The White House says it has declassified a GOP-authored memo on the Russia probe. That clears the way for the House Intelligence Committee to release the document, which is based on classified information and alleges the FBI abused U.S. government surveillance powers in its investigation into Russian election interference.

Principal Deputy Press Secretary Raj Shah says President Donald Trump cleared the way for publication of the controversial memo, despite objections from the FBI. The four-page memo was drafted by Republicans on the committee chaired by Rep. Devin Nunes of California.

The FBI, Justice Department and Democrats have furiously lobbied Trump to stop the release. They say it could harm national security and mislead the public. Republicans on the committee have said they believe they've uncovered serious misconduct that needs to be made public.

___

7:12 a.m.

President Donald Trump is lashing out at Democrats, as he criticizes the FBI over the investigation of potential ties between Russia and his 2016 campaign.

Trump tweeted a quote from the head of the conservative group Judicial Watch Friday morning.

He tweeted: "'You had Hillary Clinton and the Democratic Party try to hide the fact that they gave money to GPS Fusion to create a Dossier which was used by their allies in the Obama Administration to convince a Court misleadingly, by all accounts, to spy on the Trump Team.' Tom Fitton, JW"

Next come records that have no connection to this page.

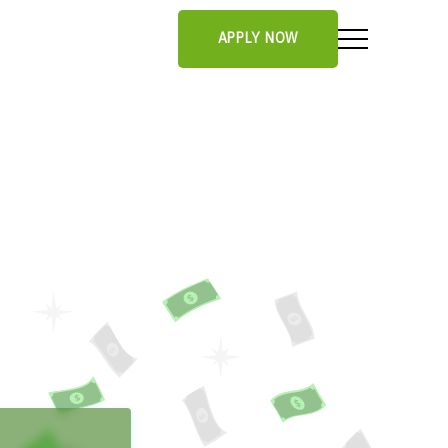
APPLY NOW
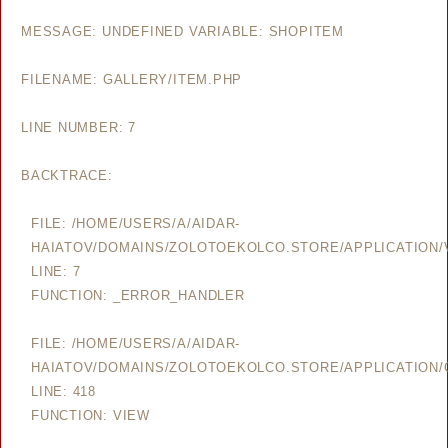
MESSAGE: UNDEFINED VARIABLE: SHOPITEM
FILENAME: GALLERY/ITEM.PHP
LINE NUMBER: 7
BACKTRACE:
FILE: /HOME/USERS/A/AIDAR-
HAIATOV/DOMAINS/ZOLOTOEKOLCO.STORE/APPLICATION/V
LINE: 7
FUNCTION: _ERROR_HANDLER
FILE: /HOME/USERS/A/AIDAR-
HAIATOV/DOMAINS/ZOLOTOEKOLCO.STORE/APPLICATION/
LINE: 418
FUNCTION: VIEW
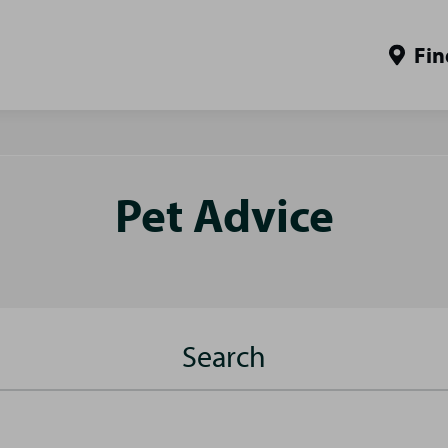
Fin
Pet Advice
Search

Fitton appeared on "Fox and Friends" Friday.

Trump is expected to clear the way for the publication of a classified memo on the Russia investigation that Republicans say shows improper use of surveillance by the FBI.

___

6:45 a.m.

President Donald Trump is accusing the FBI and Justice Department of playing politics "in favor of Democrats and against Republicans."

Trump tweets: "The top Leadership and Investigators of the FBI and the Justice Department have politicized the sacred investigative process in favor of Democrats and against Republicans - something which would have been unthinkable just a short time ago. Rank & File are great people!"

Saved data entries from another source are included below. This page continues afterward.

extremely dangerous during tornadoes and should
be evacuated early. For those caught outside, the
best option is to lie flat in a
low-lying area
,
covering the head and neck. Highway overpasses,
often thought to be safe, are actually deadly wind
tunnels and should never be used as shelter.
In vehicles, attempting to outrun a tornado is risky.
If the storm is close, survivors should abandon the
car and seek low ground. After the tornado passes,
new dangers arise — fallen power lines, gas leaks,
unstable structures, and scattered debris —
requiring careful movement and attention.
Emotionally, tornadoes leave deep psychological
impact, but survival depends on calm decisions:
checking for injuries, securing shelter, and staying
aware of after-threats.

White House officials say President Donald Trump will allow the publication of a classified memo prepared by Republicans accusing the FBI of abusive surveillance tactics in the Russia investigation.

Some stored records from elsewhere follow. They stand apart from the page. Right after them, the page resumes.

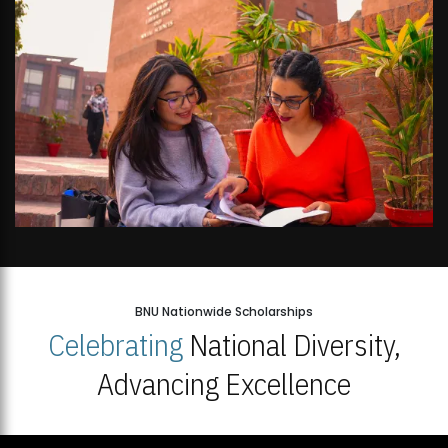
BNU Nationwide Scholarships
Celebrating
National Diversity,
Advancing Excellence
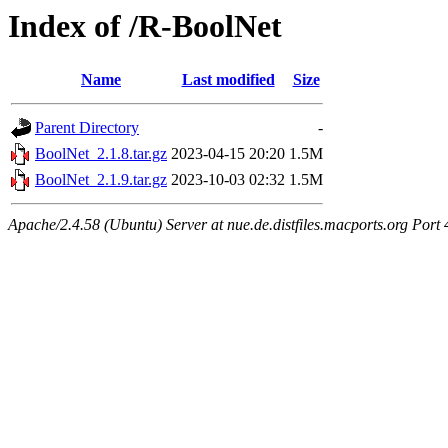
Index of /R-BoolNet
Name
Last modified
Size
Parent Directory
-
BoolNet_2.1.8.tar.gz
2023-04-15 20:20
1.5M
BoolNet_2.1.9.tar.gz
2023-10-03 02:32
1.5M
Apache/2.4.58 (Ubuntu) Server at nue.de.distfiles.macports.org Port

The memo is said to allege FBI misconduct in the initial stages of its investigation of potential ties between Russia and Trump's 2016 campaign.

____

12:19 a.m.

White House officials say President Donald Trump will clear the way for the publication of a classified memo on the Russia investigation.

The memo, prepared by Republicans on the House intelligence committee, is said to allege FBI misconduct in the initial stages of its investigation of potential ties between Russia and Trump's 2016 campaign.

Trump's Justice Department furiously lobbied Trump to stop the release, saying it could harm national security and mislead the public.

A White House official said Congress would probably be informed of the decision Friday. A second official said Trump was likely to declassify the congressional memo but the precise method for making it public was still being figured out. The officials were not authorized to be quoted about private deliberations and spoke on condition of anonymity.